Нигде, ни в одной части земного шара, называющей себя цивилизованной — я даже думаю, что не только в наши дни, но и вообще ни в одну эпоху, — чудовищные жестокости, хладнокровные убийства пистолетами, ружьями и охотничьими ножами не были таким повседневным явлением. Ничто, начиная от расправ по суду Линча и кончая актами насилия со стороны отдельных лиц, никогда не ставило под такую угрозу человеческую жизнь. А что касается безопасности имущества, то пусть об этом скажут нью-йоркские купцы, которые торговали с этими штатами, и английские держатели акций штата Миссисипи. Они, правда, и не заслуживают жалости. Акции эти были выпущены — и покупатели их это знают или должны были бы знать — для того, чтобы создать фонды, которые дали бы возможность плантаторам из Миссисипи увеличить число своих рабов. И если англичане действительно ссудили деньги на такое нечестное дело, потеря этих денег до последнего пенни для них всего-навсего справедливое возмездие.

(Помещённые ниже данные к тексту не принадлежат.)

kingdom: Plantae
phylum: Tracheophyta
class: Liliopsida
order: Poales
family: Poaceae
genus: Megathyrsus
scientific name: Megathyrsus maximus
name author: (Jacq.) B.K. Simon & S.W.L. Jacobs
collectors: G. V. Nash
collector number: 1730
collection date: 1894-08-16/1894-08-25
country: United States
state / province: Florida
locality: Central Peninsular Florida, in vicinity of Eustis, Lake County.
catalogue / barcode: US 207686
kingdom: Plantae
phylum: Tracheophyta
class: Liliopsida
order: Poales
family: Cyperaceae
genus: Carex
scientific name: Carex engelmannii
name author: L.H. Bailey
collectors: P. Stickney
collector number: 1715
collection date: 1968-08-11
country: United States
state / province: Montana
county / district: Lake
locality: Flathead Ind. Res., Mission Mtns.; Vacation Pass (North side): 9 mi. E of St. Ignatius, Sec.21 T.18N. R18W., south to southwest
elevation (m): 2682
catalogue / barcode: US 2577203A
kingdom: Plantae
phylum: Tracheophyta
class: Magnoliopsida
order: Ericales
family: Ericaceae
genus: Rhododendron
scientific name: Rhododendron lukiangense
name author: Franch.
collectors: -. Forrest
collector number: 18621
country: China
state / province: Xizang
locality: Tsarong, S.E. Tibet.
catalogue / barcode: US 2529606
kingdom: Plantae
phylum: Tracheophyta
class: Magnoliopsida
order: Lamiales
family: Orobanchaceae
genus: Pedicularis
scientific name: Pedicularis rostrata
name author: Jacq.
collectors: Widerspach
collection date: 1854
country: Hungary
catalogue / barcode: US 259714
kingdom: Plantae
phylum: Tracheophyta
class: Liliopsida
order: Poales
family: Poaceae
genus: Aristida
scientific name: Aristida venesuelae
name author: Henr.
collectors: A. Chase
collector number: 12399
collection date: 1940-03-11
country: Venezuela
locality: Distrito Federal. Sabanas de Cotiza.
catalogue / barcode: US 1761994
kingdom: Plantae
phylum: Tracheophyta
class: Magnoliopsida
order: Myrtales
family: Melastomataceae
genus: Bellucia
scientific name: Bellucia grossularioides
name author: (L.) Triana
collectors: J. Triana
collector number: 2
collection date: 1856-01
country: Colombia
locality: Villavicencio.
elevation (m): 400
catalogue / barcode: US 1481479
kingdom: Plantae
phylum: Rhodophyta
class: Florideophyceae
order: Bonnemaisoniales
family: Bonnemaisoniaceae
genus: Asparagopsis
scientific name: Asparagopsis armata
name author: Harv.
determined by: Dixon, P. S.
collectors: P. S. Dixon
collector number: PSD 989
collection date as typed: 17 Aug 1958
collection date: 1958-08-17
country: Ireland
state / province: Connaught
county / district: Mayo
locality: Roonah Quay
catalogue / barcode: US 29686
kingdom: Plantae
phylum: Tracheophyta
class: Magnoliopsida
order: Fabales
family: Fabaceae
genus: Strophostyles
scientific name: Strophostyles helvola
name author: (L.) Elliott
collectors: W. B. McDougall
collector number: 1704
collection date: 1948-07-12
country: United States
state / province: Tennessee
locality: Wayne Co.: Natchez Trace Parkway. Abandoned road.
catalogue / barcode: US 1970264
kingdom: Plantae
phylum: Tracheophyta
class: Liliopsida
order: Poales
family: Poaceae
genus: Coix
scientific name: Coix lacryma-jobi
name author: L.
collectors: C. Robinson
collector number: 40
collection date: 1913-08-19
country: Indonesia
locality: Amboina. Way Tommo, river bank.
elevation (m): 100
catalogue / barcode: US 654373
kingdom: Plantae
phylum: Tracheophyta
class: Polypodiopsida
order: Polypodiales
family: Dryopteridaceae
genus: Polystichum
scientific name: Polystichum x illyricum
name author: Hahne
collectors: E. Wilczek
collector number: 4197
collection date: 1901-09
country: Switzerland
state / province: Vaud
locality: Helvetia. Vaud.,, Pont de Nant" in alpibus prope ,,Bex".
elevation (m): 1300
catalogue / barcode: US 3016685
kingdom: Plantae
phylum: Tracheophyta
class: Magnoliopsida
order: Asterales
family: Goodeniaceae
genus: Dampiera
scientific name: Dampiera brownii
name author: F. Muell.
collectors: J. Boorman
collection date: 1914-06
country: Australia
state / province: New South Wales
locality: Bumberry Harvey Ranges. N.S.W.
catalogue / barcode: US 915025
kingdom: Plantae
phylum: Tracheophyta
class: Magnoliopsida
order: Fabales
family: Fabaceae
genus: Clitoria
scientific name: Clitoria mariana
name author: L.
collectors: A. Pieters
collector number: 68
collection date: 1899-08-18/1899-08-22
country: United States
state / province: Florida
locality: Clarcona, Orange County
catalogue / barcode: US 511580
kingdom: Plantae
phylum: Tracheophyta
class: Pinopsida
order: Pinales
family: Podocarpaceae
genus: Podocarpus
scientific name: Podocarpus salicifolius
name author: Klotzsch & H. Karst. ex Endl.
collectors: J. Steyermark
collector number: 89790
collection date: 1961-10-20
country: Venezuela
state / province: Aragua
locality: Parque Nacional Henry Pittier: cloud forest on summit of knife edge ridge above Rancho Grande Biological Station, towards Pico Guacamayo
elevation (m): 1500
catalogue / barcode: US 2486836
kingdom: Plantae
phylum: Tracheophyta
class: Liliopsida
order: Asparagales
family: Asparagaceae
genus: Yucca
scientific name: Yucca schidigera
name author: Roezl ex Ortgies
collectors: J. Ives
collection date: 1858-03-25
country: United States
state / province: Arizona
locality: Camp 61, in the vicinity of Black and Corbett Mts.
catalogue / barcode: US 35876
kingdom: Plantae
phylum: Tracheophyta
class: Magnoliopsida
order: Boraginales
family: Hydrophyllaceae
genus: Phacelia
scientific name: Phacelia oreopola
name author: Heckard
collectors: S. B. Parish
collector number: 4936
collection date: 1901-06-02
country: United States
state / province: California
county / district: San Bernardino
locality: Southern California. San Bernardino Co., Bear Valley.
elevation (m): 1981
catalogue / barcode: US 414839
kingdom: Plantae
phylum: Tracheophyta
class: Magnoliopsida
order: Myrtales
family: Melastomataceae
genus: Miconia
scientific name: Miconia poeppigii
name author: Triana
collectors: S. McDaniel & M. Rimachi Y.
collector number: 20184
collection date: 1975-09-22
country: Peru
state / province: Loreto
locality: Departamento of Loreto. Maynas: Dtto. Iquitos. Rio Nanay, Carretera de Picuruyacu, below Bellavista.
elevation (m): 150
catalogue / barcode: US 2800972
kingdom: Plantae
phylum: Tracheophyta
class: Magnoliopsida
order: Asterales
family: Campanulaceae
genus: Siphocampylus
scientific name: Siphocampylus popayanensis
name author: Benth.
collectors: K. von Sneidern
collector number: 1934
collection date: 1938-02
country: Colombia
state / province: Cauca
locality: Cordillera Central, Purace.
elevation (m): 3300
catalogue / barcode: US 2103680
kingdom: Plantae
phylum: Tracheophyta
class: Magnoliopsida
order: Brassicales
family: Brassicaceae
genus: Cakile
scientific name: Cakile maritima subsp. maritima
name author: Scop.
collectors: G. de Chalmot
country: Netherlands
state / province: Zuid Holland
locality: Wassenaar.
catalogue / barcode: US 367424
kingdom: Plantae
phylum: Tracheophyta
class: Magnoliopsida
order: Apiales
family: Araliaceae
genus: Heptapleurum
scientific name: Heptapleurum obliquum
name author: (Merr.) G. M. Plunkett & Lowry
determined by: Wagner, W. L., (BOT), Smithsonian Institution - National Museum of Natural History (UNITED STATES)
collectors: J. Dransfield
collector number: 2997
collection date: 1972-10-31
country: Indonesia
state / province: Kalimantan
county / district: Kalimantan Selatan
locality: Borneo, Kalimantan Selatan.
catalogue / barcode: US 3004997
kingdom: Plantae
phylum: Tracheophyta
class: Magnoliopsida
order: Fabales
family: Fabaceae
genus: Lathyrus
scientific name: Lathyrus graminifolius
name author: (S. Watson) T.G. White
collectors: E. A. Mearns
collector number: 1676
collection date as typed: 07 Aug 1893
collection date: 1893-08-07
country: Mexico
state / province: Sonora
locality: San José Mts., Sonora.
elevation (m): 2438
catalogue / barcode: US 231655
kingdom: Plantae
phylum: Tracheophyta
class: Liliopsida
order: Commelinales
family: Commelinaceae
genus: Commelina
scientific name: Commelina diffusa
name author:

В старых рабовладельческих штатах, где рабы часто продолжают жить на тех плантациях, на которых они родились, и где они нередко переходят к новому хозяину по наследству, слуги привязаны к своим господам. Те, в свою очередь, более снисходительно относятся к рабам, и — что главное — там рабы обзаводятся семьями, и это немало облегчает им жизнь. Но с переселением на Юг, которое осуществляется прежде всего через посредство работорговцев, все эти связи и привязанности обрываются; все ужасы африканской торговли рабами снова вступают в силу; уничтожаются и все понятия, когда-то ещё существовавшие в Мэриленде, Виргинии, Северной Каролине, Кентукки и Теннеси, — что негры, хоть они и рабы, всё же люди и, будучи людьми, имеют право на определённую долю сочувствия и человеческого отношения к себе, что на них может благотворно влиять воспитание, религия, а может быть, в той или иной степени даже и свобода. Все эти робкие и едва заметные ростки человечности, хоть они и были уже тронуты разрушительными морозами, всё же обещают в будущем большой урожай. И вот, с перемещением несчастных рабов в те штаты, о которых идёт сейчас речь, эти подающие надежды ростки старательно выпалываются как сорная трава, и всё поле рабства зарастает крапивой. Всякое возвышенное побуждение, всякое проявление человечности упорно глушится. Судьи и законодательные учреждения, политики и газеты и не менее половины людей, которые называют себя служителями евангелия, настойчиво утверждают, что негры самой природой созданы для того, чтобы с ними обращались как с собственностью, как с товаром, как со скотом, что их назначение заменить собою на хлопковых плантациях лошадей и волов и, подобно лошадям и волам, находиться вечно под ярмом и подчиняться узде и кнуту, что они ни на что не годны и могут только быть рабами.